The day arrived, but sadly, Colleen was unable to make it. She had been to the doctor three days earlier for discomfort and pain. The bad news from the results of tests was revealed to her on her birthday—the day we were going to be celebrating life.

She had gone to the doctor early in the week just to be checked out—she never returned to work. Not that day, not ever again. Her desk, her personal belongings, photos of the grandkids, scribbled notes, everything left just as if she’d be back in a few minutes.

Life is so precious and so fragile. We take for granted all of the blessings we’re given every single day. 

I thought of Colleen every time I dragged my feet over something challenging, or on days I didn’t want to get out of bed and go to work. Instead, I gave thanks for the health and ability that enabled me to do it, and said a silent prayer for her comfort and healing.

The unpredictable life we lead can at times be very painful. Memories are what we’re left with—a person’s voice, their laugh, their mannerisms, their body language. It’s all we have for the moment.

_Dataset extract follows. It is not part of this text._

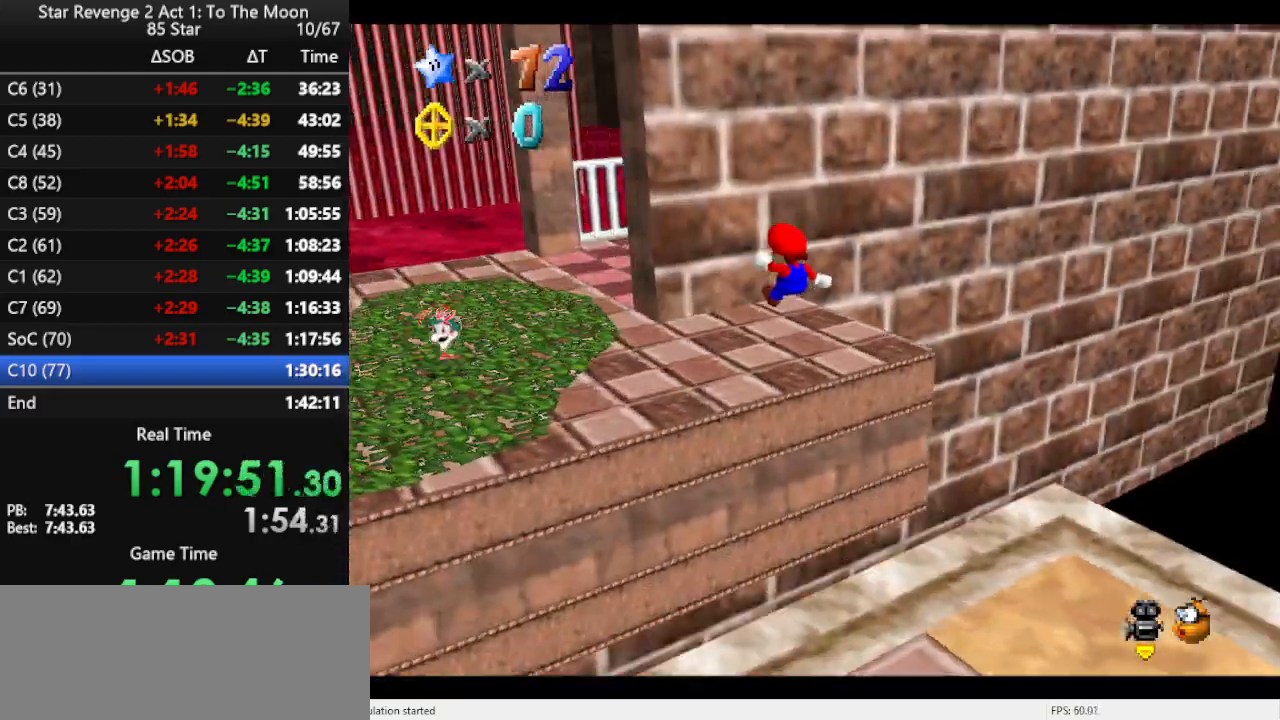
{"buttons": [], "left_stick": "left", "events": [[33, "left_stick", "up-left"], [67, "C_LEFT", "down"], [167, "C_LEFT", "up"], [200, "left_stick", "left"]]}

This week’s issue will have a name in the obituary column that hits too close. A woman whose middle years were filled with the joys of kids and grandkids, of juggling home life with working. A life that was cut short.

We women working at the Tribune are tight knit—we share our lives every single day. We know each other’s families, we share our joys and our sorrows, we laugh and get silly, we become serious and focused, we can practically read each other’s minds.

Our souls are intertwined. And they’re that way for a reason. I believe everything happens for a reason and I continually try not to second guess God. That’s the hardest job of all.